The skills and qualities Students need to succeed in this course are

Students will have a keen interest in the language and have the ability to learn words from memory on a regular basis. They need to be able to produce pieces of written and spoken work independently and recall them from memory. Spanish is one of the 5 Ebac subjects and so is a very well respected qualification because it is not an easy GCSE so students must be committed and willing to learn.

What you will study

Year 9
Students will study the past, present and future tenses in more detail to ensure they have a secure grasp of them – this is vital for a grade C or higher at GCSE. Students will also cover the imperfect past tense and the conditional tense, which will allow access later on to the highest grades. Students will gradually be exposed to foundation level past GCSE papers in preparation for the Year 10 and 11 work.

Year 10
Students will study travel and tourism, family and relationships, social issues, the environment, school, WEX and future plans (including jobs and further education). The amount of time spent on each topic will vary according to the controlled assessment choices of the teacher.

Year 11
Students will cover any topics not covered so far and also be revising all other topics covered in previous years in greater depth in preparation for the GCSE exams. They will practise past GCSE papers on a regular basis and develop confidence and skill in answering questions on these papers. Staff may also choose to undertake controlled assessments in Year 11 or to introduce additional assessments on different topics to improve on previous grades.

Students are assessed by

Year 9
Listening, speaking, reading and writing and, in future years, translation skills. Parts of past papers may be used and towards the end of Year 9 students may attempt whole foundation papers. At the end of the year, students will do their first GCSE Speaking assessment. Students will need to continue to learn new key words and phrases as different topics are covered.

Year 10
Past papers will be used to assess listening and reading and these may be foundation or higher. Speaking and listening will be assessed through controlled assessments covering foundation and higher level. Students will need to continue to learn new key words and phrases as different topics are covered.

Year 11
Past papers will be used on a regular basis and controlled assessment may also be undertaken in Year 11. Students will need to continue to learn new key words and phrases as different topics are covered.

Final exam components

  • Listening (terminal exam) 20%
  • Reading (terminal exam) 20%,
  • Speaking (controlled assessment) 30%
  • Writing (controlled assessment) 30%

The speaking exam consists of two separate tests, each 4-6 minutes long. The written exam consists of two pieces of written work, each 200-300 words long, completed over Years 10 and 11. Students may be entered for higher or foundation GCSE in the terminal exams. Writing and speaking results are by outcome and students are not entered by tier.
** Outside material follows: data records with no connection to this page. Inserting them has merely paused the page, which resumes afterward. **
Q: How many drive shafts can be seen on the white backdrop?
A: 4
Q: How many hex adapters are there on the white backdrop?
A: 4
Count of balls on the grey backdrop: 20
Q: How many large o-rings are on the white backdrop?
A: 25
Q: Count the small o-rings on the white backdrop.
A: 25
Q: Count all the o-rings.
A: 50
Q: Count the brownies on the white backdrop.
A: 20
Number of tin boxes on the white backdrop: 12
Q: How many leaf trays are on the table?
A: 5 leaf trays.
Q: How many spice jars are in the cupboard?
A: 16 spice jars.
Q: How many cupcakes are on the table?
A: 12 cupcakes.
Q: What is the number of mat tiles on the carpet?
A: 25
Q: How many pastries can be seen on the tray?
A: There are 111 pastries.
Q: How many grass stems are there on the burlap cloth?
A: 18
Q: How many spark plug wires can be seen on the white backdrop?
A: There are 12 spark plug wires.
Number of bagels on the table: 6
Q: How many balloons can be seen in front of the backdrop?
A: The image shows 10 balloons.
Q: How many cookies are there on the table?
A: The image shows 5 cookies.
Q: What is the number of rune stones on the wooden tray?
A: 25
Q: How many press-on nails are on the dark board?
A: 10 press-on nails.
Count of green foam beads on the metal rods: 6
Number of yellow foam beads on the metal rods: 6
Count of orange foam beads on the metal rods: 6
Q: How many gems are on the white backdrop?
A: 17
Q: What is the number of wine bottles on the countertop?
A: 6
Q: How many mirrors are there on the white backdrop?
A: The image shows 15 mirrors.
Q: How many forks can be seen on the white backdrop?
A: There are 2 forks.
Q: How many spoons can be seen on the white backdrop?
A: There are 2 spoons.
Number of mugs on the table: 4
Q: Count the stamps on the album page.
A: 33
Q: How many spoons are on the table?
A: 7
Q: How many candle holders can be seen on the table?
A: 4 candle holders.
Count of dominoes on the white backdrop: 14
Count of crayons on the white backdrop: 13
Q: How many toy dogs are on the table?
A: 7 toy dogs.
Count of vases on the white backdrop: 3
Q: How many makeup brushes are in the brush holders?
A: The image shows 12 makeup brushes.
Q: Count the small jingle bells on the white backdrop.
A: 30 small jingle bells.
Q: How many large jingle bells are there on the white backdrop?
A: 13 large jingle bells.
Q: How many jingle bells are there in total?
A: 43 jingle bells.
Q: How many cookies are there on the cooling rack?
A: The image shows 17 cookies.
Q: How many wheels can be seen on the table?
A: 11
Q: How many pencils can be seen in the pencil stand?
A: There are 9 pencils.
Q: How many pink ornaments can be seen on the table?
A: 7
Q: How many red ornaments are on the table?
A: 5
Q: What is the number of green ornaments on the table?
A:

What might students study after this?

You can opt for Advanced Level (A Level) and then continue to degree level at University. You would usually have to spend a year abroad if you study Spanish for a degree (you will go to Spain or in one other Spanish speaking country especially in South America).

Possible careers

Many highly paid jobs such as translating, interpreting, international law, international banking and finance, working for large multinational companies, teaching (including primary), medical work abroad, journalism and reporting, buying, the fashion industry, travel and leisure, international aid work, manufacturing and industry (e.g. the car industry), international estate agency. After medicine a degree in Spanish with business studies is the most demanded qualification and the most likely subject combination to lead to employment. Companies often pay more to employees who can offer a language – you will be in demand!